Despite the popularity of Slam Masters, this sequelmarks a huge departure from the first game, pitting wrestlers on a single 2D plane and allowing for no movement up and down the ring. Ring outs have also been taken out of the game, and perhaps most importantly, the match outcome is now fully determined by depleting the opponent’s health bar, taking out the pin feature entirely. In essence, Slam Masters II is much closer to Street Fighter II than it is Slam Masters and takes more inspiration from Capcom’s legendary fighting series than other contemporary wrestling games.

Since the wrestlers now only move left and right, the special moves have been increased per character, and are now more projectile based than before. The game does make use of irish whips into the ropes, which come in a variety of outfits from ropes to chains, but the wrestling part of Slam Masters II is severely toned down.

There are now four attack buttons, with two each for punches and kicks. Muscle Bomber Duo‘s grapple button has been retained, but it’s exclusively for grappling. Like in Samurai Shodown, your character can become angered after being hit several times, and their attacks are slightly stronger during this rage. It is also possible to rise from a fall faster by pushing Up & the grapple button. While the first game is pretty much devoid of combos, Slam Masters II allows for as much combos as would be expected from a Capcom fighter, and there is even a combo counter. It’s no longer possible to leave the ring, Team Battle Royal mode has been ditched, and submissions have been removed as well.

Despite these changes, grappling remains a major part of Slam Masters II‘s gameplay. You have also been given a move that allows you to dash in and initiate a grapple, allowing you to get in quickly and grapple opponents who stand back and poke or, as grappling can not be blocked, opponents who turtle. It is also possible to perform a Grapple Reversal by tapping the grapple button immediately after being grappled by a opponent. Even though most of Slam Master‘s other wrestler gameplay elements have been removed, most of the other moves have been retained. If you finish your opponent in any round with an in-grapple special, they will be driven through the mat. These non-fatal finishing moves are a nice touch, and were most likely intended to contend with the presence of fatalities in countless other fighters at that time.
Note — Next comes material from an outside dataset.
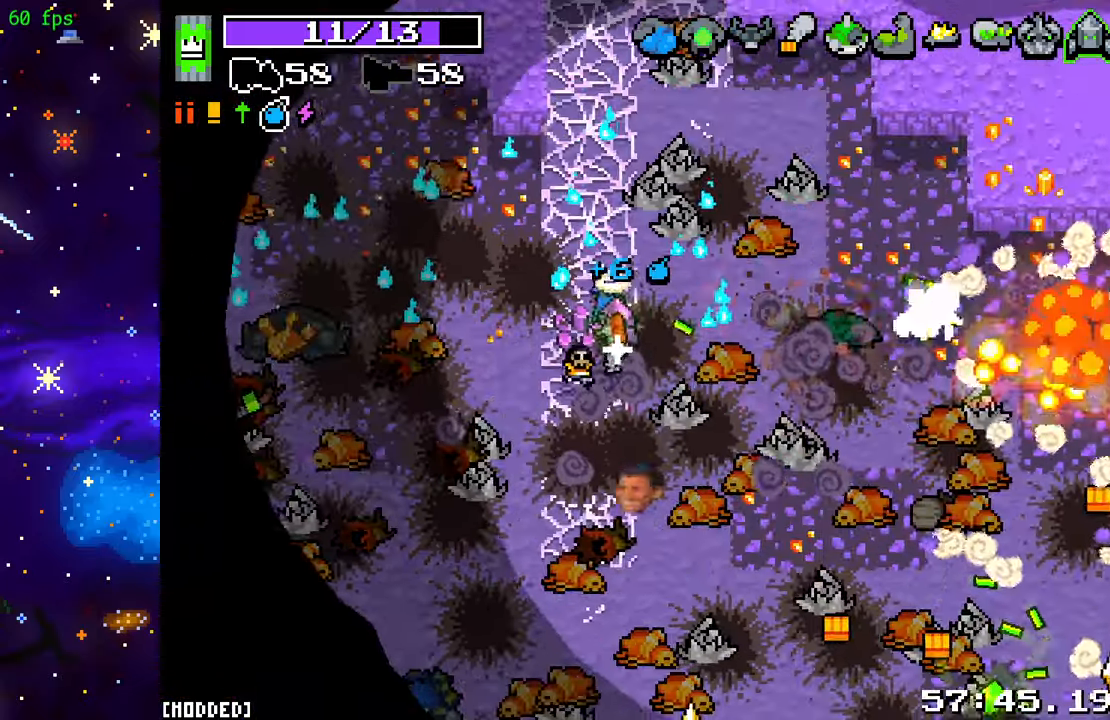
{"buttons": ["R2"], "left_stick": "down-right", "right_stick": "down-right", "events": [[67, "L1", "up"], [67, "left_stick", "right"], [150, "right_stick", "right"], [183, "left_stick", "up-right"], [200, "R2", "down"], [467, "left_stick", "down-right"], [500, "right_stick", "down-right"]]}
While this might sound like a drastic drawback to the game, the actual mechanics and balance of the game is superb, and the controls much more responsive than its predecessor. The character animations and art are among Capcom’s finest in all of their arcade history, and it’s true marvel to behold. For true wrestling fans however, the letdown of its wrestling mechanics might be hard to overcome.

Despite the smash success of the first game’s portability to home consoles, Slam Masters II received zero home ports. This has not changed over the years, leading it to become largely forgotten and unknown. It’s not known why Capcom never attempted to port the game to any consoles, as most of their other arcade games, would eventually see release on either cartridge or CD based platforms. The arcade machine itself was also an obscurity, receiving only an official release in Japan and Germany, which a smattering of machines making its way around Europe.